I’m glad friends recommended this book to me. I enjoyed the read. I enjoyed dipping in to a fellow Canadian’s words. I enjoyed feeling insights dance within me as the words helped me find some inner music. I enjoyed noticing for a moment, the water.


Overnight News

This summer while working with Amanda Fenton over the course of three successive gatherings in three weeks of time, we developed a really helpful and easy rhythm of designing that included what we began to call, “Overnight News.”

Amanda and I cohosted The Circle Way Practicum on Whidbey Island. Then a two-day workshop on The Circle Way in Brisbane, Australia for Uniting Care Community (seen above). Then another Circle Way Practicum in Australia’s Northern New South Wales.

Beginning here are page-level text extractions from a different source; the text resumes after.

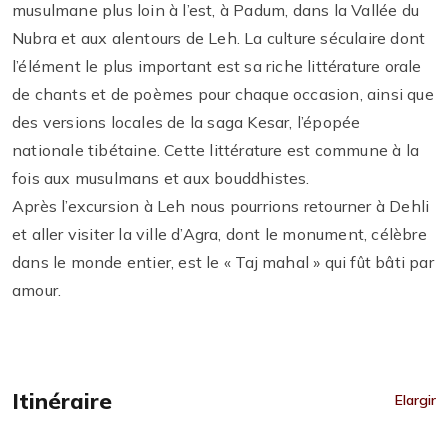
musulmane plus loin à l’est, à Padum, dans la Vallée du
Nubra et aux alentours de Leh. La culture séculaire dont
l’élément le plus important est sa riche littérature orale
de chants et de poèmes pour chaque occasion, ainsi que
des versions locales de la saga Kesar, l’épopée
nationale tibétaine. Cette littérature est commune à la
fois aux musulmans et aux bouddhistes.
Après l’excursion à Leh nous pourrions retourner à Dehli
et aller visiter la ville d’Agra, dont le monument, célèbre
dans le monde entier, est le « Taj mahal » qui fût bâti par
amour.
Itinéraire
Elargir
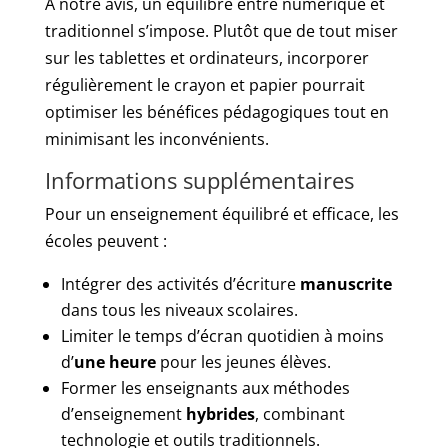
À notre avis, un équilibre entre numérique et
traditionnel s’impose. Plutôt que de tout miser
sur les tablettes et ordinateurs, incorporer
régulièrement le crayon et papier pourrait
optimiser les bénéfices pédagogiques tout en
minimisant les inconvénients.
Informations supplémentaires
Pour un enseignement équilibré et efficace, les
écoles peuvent :
Intégrer des activités d’écriture
manuscrite
dans tous les niveaux scolaires.
Limiter le temps d’écran quotidien à moins
d’
une heure
pour les jeunes élèves.
Former les enseignants aux méthodes
d’enseignement
hybrides
, combinant
technologie et outils traditionnels.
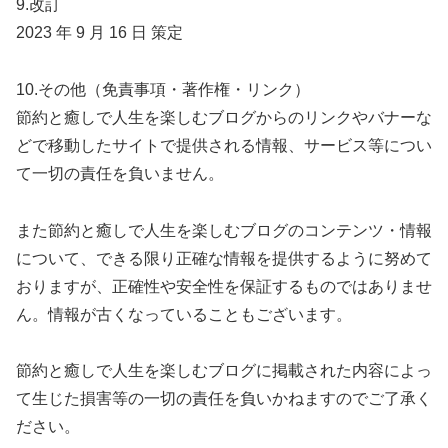
9.改訂
2023 年 9 月 16 日 策定
10.その他（免責事項・著作権・リンク）
節約と癒しで人生を楽しむブログからのリンクやバナーな
どで移動したサイトで提供される情報、サービス等につい
て一切の責任を負いません。
また節約と癒しで人生を楽しむブログのコンテンツ・情報
について、できる限り正確な情報を提供するように努めて
おりますが、正確性や安全性を保証するものではありませ
ん。情報が古くなっていることもございます。
節約と癒しで人生を楽しむブログに掲載された内容によっ
て生じた損害等の一切の責任を負いかねますのでご了承く
ださい。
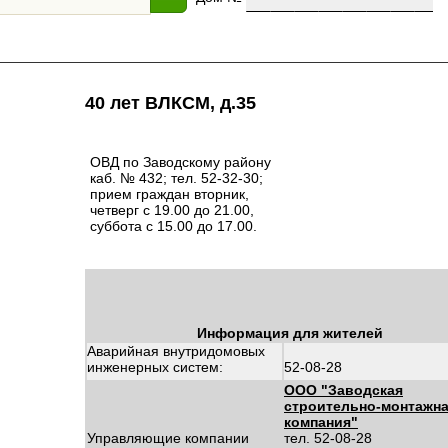
40 лет ВЛКСМ, д.35
ОВД по Заводскому району
каб. № 432; тел. 52-32-30;
прием граждан вторник,
четверг с 19.00 до 21.00,
суббота с 15.00 до 17.00.
Информация для жителей
Аварийная внутридомовых
инженерных систем:
52-08-28
ООО "Заводская
строительно-монтажн
компания"
Управляющие компании
тел. 52-08-28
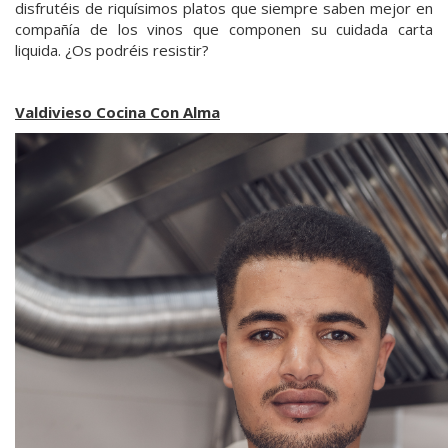
disfrutéis de riquísimos platos que siempre saben mejor en
compañía de los vinos que componen su cuidada carta
liquida. ¿Os podréis resistir?
Valdivieso Cocina Con Alma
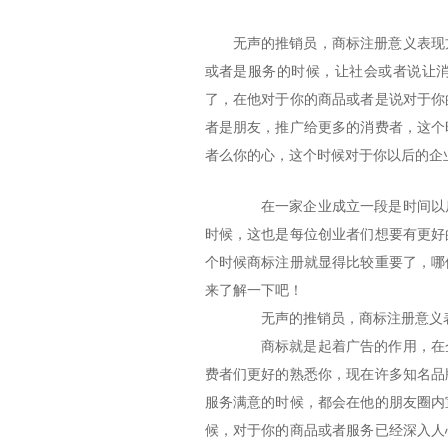
无声的推销员，商标注册意义表现
或者是服务的时候，让社会或者说让
了，在他对于你的商品或者是说对于你
者是朋友，推广给更多的消费者，这个
者么你的心，这个时候对于你以后的企
在一家企业成立一段是时间以后
时候，这也是每位创业者们想要有更好
个时候商标注册就显得比较重要了，哪
来了解一下吧！
无声的推销员，商标注册意义
商标就是起着广告的作用，在企
费者们更好的熟悉你，现在许多知名品
服务满意的时候，都会在他的朋友圈内
候，对于你的商品或者服务已经深入人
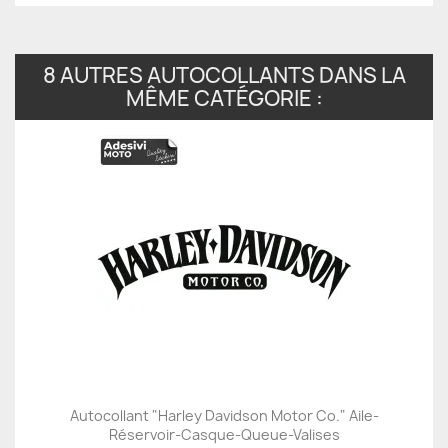
8 AUTRES AUTOCOLLANTS DANS LA
MÊME CATÉGORIE :
Autocollant "Harley Davidson Motor Co." Aile-
Réservoir-Casque-Queue-Valises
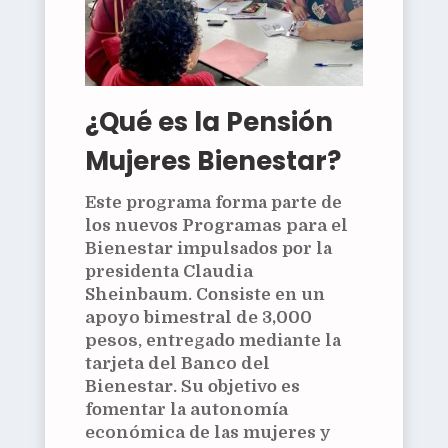
¿Qué es la Pensión
Mujeres Bienestar?
Este programa forma parte de
los nuevos
Programas para el
Bienestar
impulsados por la
presidenta
Claudia
Sheinbaum
. Consiste en un
apoyo bimestral de 3,000
pesos
, entregado mediante la
tarjeta del Banco del
Bienestar
. Su objetivo es
fomentar la
autonomía
económica
de las mujeres y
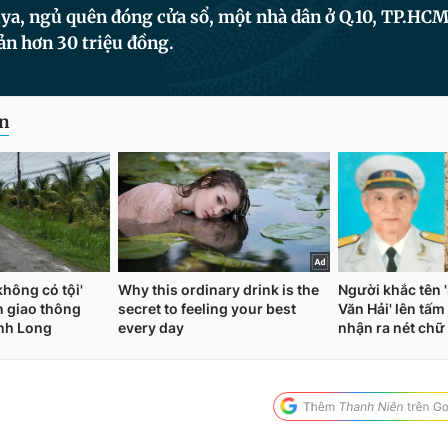
ya, ngủ quên đóng cửa sổ, một nhà dân ở Q.10, TP.HCM
sản hơn 30 triệu đồng.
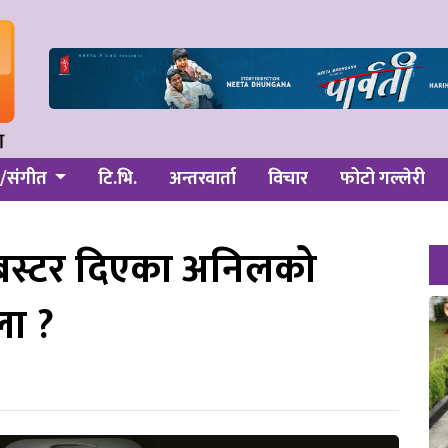
/संगीत
टि.भि.
अन्तरवार्ता
विचार
फोटो गल्लेरी
कबस्टर दिएका अनिलको
ला ?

Design for such events is never a formula. Though we work from an overarching template, there is always significant parts that are customized depending on who the participants are and how the gathering is unfolding. Often, a good chunk of that customizing comes from huddling in the evening, and then sleeping on the design, and then welcoming insights that have come over night when not thinking about it. Thus the “overnight news” naming.

We human beings are accustomed to trying pretty hard at things, aren’t we. Many of us have the upbringings that value a good work ethic, tenacity, and getting things done. It’s part of a larger culture that so values speed and efficiency. Even such good values and commitments can lead us astray from a different kind of entrance that challenges what my Mom used to tell me was “trying to hard.” I’d fret over things. Overthink things. Try so hard that I’d just befuddle myself. It was all super well-intended. However, what was missing in that was enough memory and trust that less focus can often lead to more clarity, and even swiftness.

With Amanda, it was such a nice rhythm. Get clear enough on what our design was for the next day. Then retreat to our respective sleeping spaces. Then huddle in the morning to share what settled, or what improvements we each woke with. Sometimes that meant changing the order slightly. Sometimes that meant removing a piece. Sometimes it meant something wholly new. Sometimes it meant a clear yes to go with what we had that came from a bit of rest. Each evening / morning we’d repeat this.

I know that there are many styles for learning. I know that I’m expressing a kind of preference in naming the overnight news. Fair enough. But one of the patterns underneath that I so value is the disposition that welcomes insights to arrive quite naturally rather than feeling need to always chase them or maneuver them into reality. Life, and spirit I’d say, wants to partner with us. And one of the ways that happens, I’ve learned, is through overnight news.